Work required: Return, word for word, the passage of the luup.io intercept discussion between "Next test is" and "of missing data.", inclusive.

Document excerpt:
* * *

[quote=“reneboer, post:17, topic:200471”]Hi,
Got some testing done and basically I get the following on the intercept function. It basically seems to work as documented on Vera. That is:
- call intercept
- call write
- call read
What does not make a difference is to call intercept on just receiving. In my example I read the WebSocket protocol that is a few header bytes including the payload length and then that payload. So I tried to have the incoming handler process the header, and then use luup.io.read to read the payload. That basically does not work, and adding intercept makes no difference. I have to use the incoming handler to process the payload bytes.
The luup.io.is_connected is no good indication for an open connection. After the peer closes the socket from their end, is_connected still returns true. In my case the peer starts replying with an HTTP 500 message, so I could use that to restore the connection.
Next test is openLuup.
Cheers Rene[/quote]
Rene, my testing (also doing WebSocket) pretty much concurs. Trying identical things (using io.read() to get the payload data once I have the length) came to similar conclusions: switching to luup.io.read() for the payload yielded no benefit performance wise. I was able to get it to work using intercept() first, and noted that if I didn’t call intercept() first, a deadlock often resulted. IMPORTANT: this is specifically from within the handler. In other code, skipping the intercept() call does not result in a io.read() hang, you just run the risk of missing data.

* * *

Given entries:
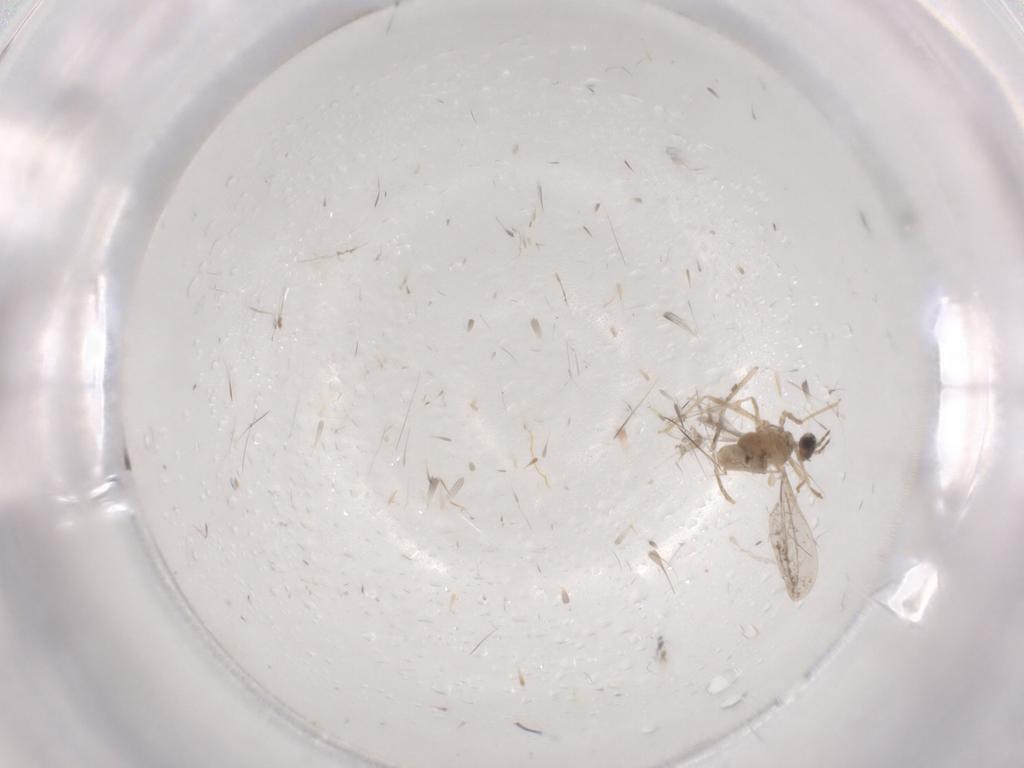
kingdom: Animalia
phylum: Arthropoda
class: Insecta
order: Diptera
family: Cecidomyiidae
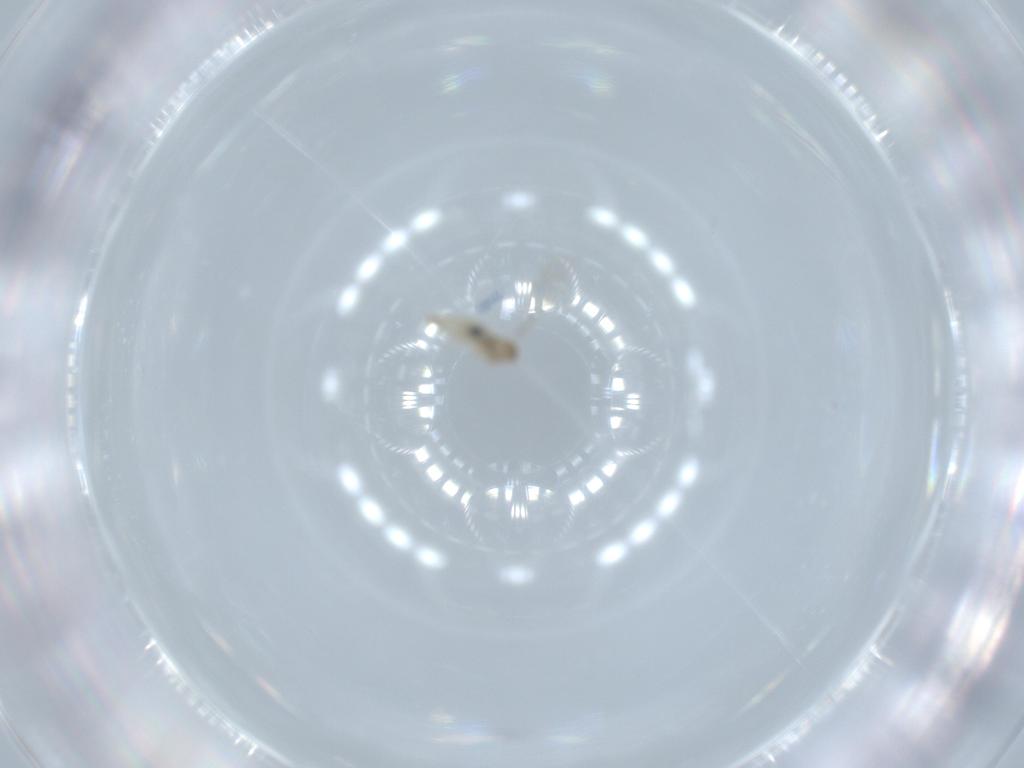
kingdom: Animalia
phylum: Arthropoda
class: Insecta
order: Diptera
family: Cecidomyiidae
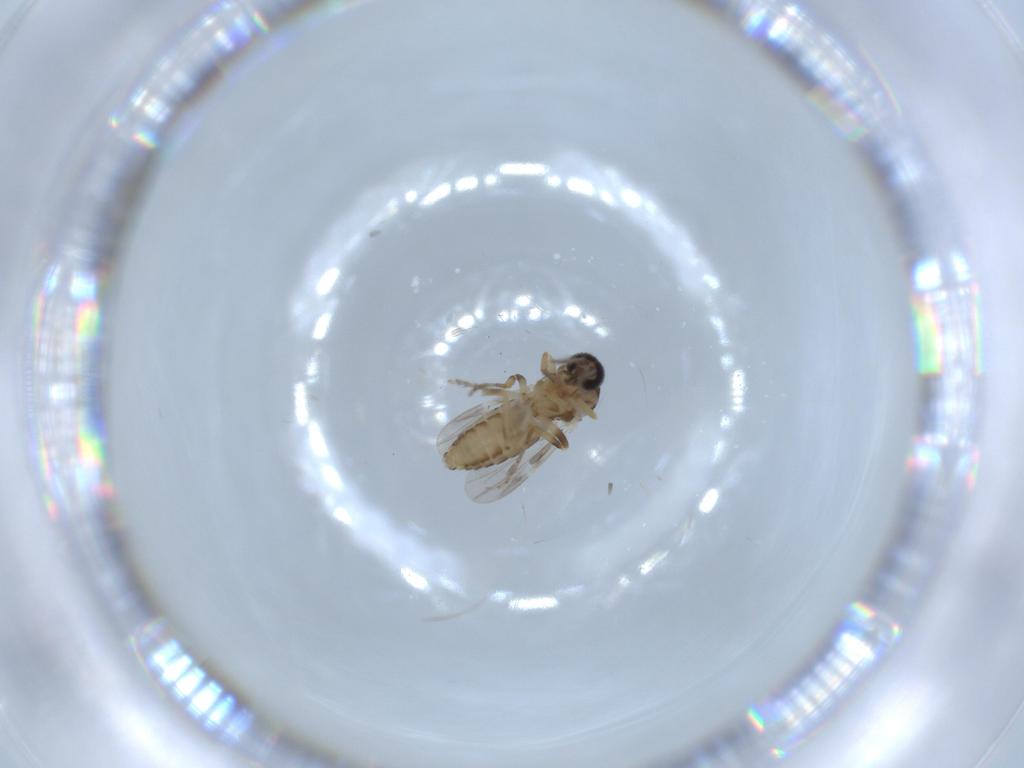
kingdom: Animalia
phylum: Arthropoda
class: Insecta
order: Diptera
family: Ceratopogonidae
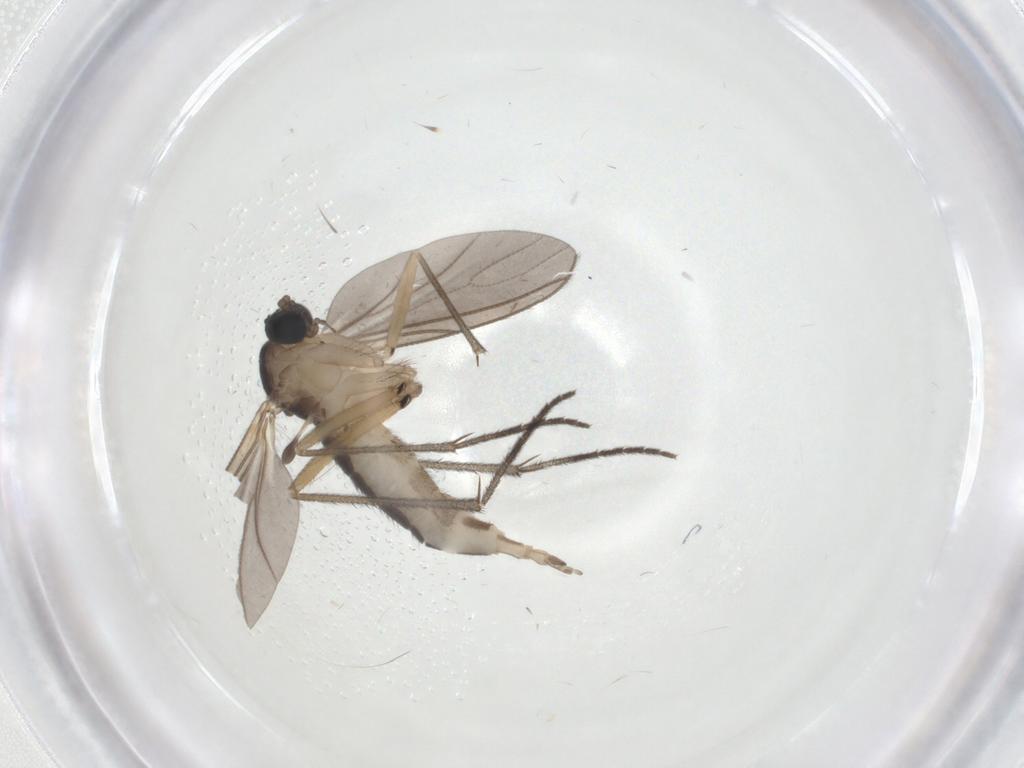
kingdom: Animalia
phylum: Arthropoda
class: Insecta
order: Diptera
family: Sciaridae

* * *

Your solution:
Next test is openLuup.
Cheers Rene[/quote]
Rene, my testing (also doing WebSocket) pretty much concurs. Trying identical things (using io.read() to get the payload data once I have the length) came to similar conclusions: switching to luup.io.read() for the payload yielded no benefit performance wise. I was able to get it to work using intercept() first, and noted that if I didn’t call intercept() first, a deadlock often resulted. IMPORTANT: this is specifically from within the handler. In other code, skipping the intercept() call does not result in a io.read() hang, you just run the risk of missing data.